• [ASSIGNMENT]
For the listing below, return the line containing "right shoulder: (235, 223)", the line containing "left elbow: (307, 309)", and all lines in between, exactly as written and nothing else.

• [SOURCE MATERIAL]

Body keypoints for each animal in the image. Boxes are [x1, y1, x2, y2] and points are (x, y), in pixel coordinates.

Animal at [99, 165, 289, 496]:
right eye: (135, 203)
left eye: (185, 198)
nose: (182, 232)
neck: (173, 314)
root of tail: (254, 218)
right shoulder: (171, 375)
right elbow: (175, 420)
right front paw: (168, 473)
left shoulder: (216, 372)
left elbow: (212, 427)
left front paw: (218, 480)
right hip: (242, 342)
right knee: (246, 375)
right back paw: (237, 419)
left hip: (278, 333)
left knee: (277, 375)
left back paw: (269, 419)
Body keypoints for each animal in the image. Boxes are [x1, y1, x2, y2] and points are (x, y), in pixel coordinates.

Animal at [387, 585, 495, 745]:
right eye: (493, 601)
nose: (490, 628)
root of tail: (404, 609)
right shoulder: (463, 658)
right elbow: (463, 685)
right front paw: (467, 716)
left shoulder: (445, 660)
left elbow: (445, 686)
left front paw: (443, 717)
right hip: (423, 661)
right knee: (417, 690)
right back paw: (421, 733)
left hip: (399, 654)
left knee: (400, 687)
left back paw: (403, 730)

...

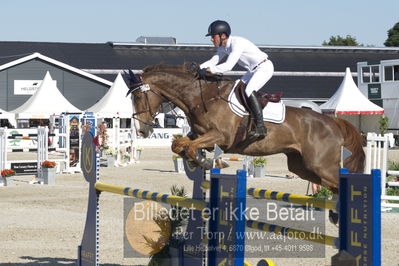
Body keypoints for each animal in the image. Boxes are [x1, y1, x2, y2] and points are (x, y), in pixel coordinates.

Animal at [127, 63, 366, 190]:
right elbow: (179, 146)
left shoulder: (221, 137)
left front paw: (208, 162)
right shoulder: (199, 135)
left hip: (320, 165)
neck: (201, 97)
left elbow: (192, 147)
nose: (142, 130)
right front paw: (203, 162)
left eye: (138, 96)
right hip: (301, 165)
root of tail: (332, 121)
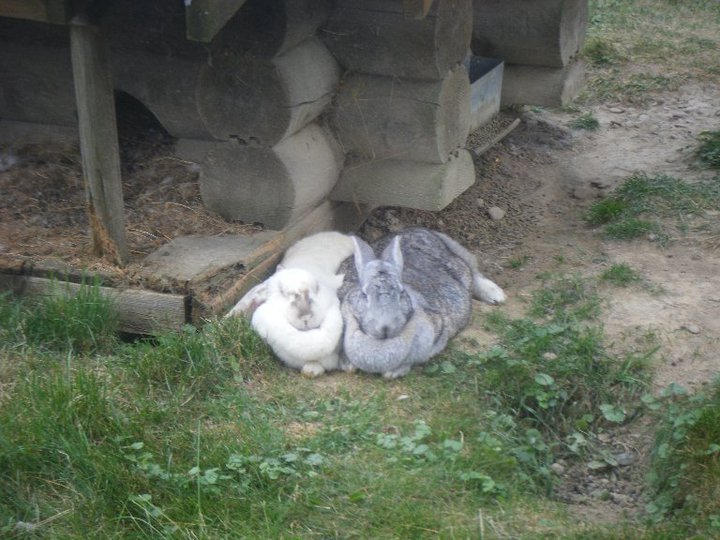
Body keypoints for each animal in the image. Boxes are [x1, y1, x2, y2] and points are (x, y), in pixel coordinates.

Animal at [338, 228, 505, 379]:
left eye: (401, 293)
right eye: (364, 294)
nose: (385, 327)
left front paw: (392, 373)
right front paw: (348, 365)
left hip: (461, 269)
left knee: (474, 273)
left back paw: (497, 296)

...

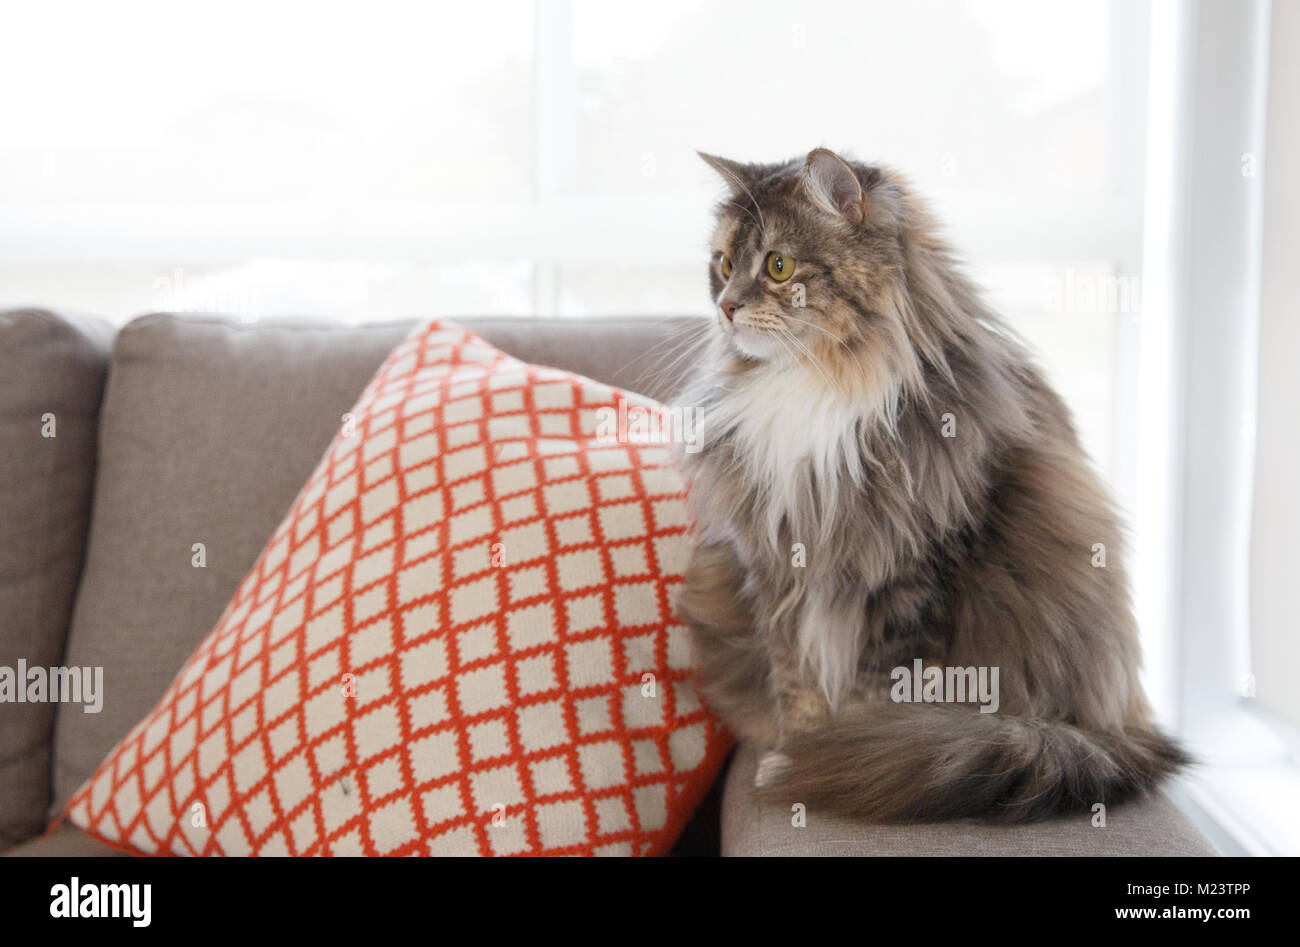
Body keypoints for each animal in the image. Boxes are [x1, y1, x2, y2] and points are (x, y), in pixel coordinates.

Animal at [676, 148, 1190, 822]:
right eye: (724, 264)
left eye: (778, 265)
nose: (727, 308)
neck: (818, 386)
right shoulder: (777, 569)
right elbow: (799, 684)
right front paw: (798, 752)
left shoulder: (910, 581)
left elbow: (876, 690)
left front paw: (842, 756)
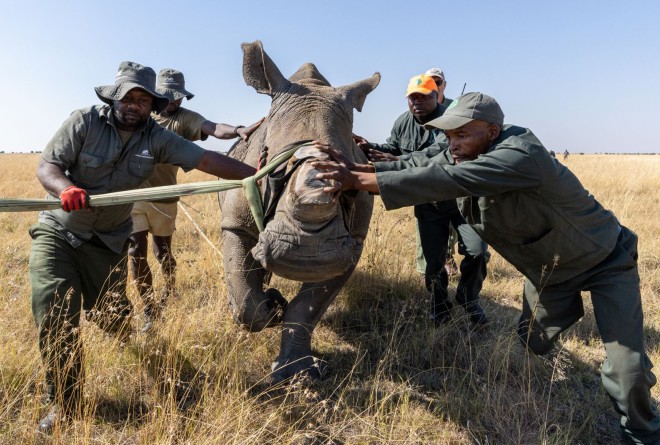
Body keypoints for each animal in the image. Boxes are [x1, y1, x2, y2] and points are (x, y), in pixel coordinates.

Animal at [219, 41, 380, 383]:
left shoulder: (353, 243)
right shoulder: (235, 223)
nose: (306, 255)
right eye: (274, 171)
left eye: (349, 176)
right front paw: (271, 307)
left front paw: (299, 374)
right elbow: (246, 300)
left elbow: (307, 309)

• [REPLY]
right shoulder: (235, 223)
nose: (306, 255)
right eye: (274, 171)
left eye: (349, 176)
right front paw: (271, 307)
left front paw: (299, 374)
right elbow: (246, 300)
left elbow: (307, 309)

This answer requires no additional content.